Asia, Kyrgyzstan, Terskey Alatau, Kuilu Range, Exploration and Various Ascents

Publication Year: 2001.

Kuilu Range, Exploration and Various Ascents. The Terskey Alatau Range extends along the southern shore of Lake Issyk Kul. During Soviet times it was one of the most popular climbing venues in the Tien Shan, having three mountaineering camps based in high valleys on its northern side.

Tucked away to the south of the Terskey Range and west of the Inilchek Valley/Central Tien Shan is the compact and distinct range known as Kuilu. Its highest peak, Constitution Peak (5281m), dominates the eastern part of the range and has several demanding routes on it as a result of a Soviet competition event. Several other peaks accessible from the same base camp were also climbed in the Soviet era. There were no records of any climbing in the western part of Kuilu prior to our expedition.

In early September, a team consisting of Pat Littlejohn, Victor Saunders, and Vladimir Komissarov (guides) with David Bowden, Ingrid Crossland, Morrie Erickson, Tony Gold, Diarmid Hearns, Ursula Mulcahy, James Stephenson, Jane Whitmore, and Andrew Wilkinson, approached Western Kuilu from the north by six-wheel-drive vehicle along the Kuilu River Valley. After an exciting river crossing that left the vehicle damaged and immobilized for two weeks, Base Camp was established at Karator (Black Rock) on a grassy site at ca. 3300 meters. In poor weather, two Advance Base Camps were then established, one at the snout of the Karator Glacier at 3700 meters and one on a lateral moraine at 4000 meters. The bad weather dumped 30 centimeters of snow and made conditions difficult for a while, then the weather cleared and was perfect for ten days. Teams led by Komissarov and Littlejohn made ascents of seven moderate summits running along each side of the valley (heights ranged from ca. 4200 to 4860m) culminating in the pointed spire of Tsarevitch (4920m), while Saunders’ team climbed the interesting Humani Peak (AD-, 4800m) and discovered a route to Karator Peak (5203m), the highest of the group. Eight climbers then reached the summit of Karator Peak via a fine snow climb of PD standard.

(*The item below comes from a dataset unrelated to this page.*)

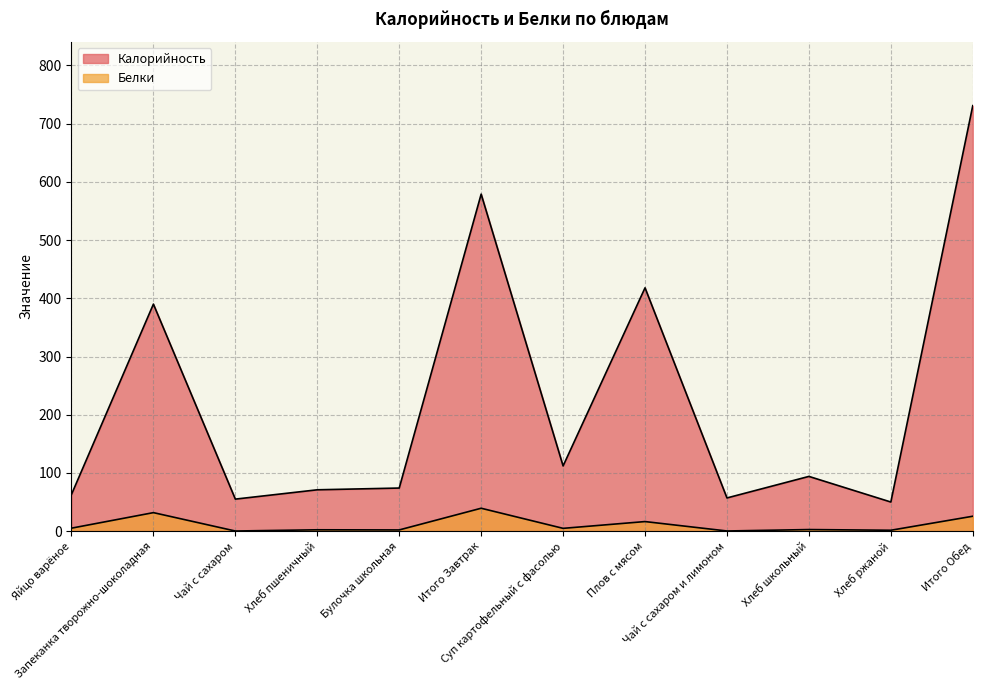

What are all the series names shown in the legend?

Калорийность, Белки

Littlejohn, Crossland, and Hearns then made an attempt on the impressive Peak 5088m, gaining its north ridge via a 400-meter wall of 50-degree ice. Conditions on the ridge were too poor to continue, forcing a long and tricky descent of the face. Saunders then led a reconnaissance to the south side of the peak and discovered an easy couloir line leading to the more straightforward south ridge, which eventually provided the route of ascent for Littlejohn’s team. In honor of the team’s female member, the peak was named Matarshinitsa (which translates as “woman who uses bad language,” the nickname given to her by camp staff).

With the major Karator peaks having been climbed, attention was turned to the glacier systems immediately to the west in the Ashutor Valley. Three peaks, including Krenintor (4732m), were climbed and many other more technical possibilities noted.

The area has much to offer for climbers seeking exploratory mountaineering in a range not much higher than the Alps but with a remote and pristine ambience. The Ashutor glaciers are surrounded by easily accessed and appealing objectives, and the region of peaks and glaciers south of Karator Peak is apparently untouched and could be approached from the south.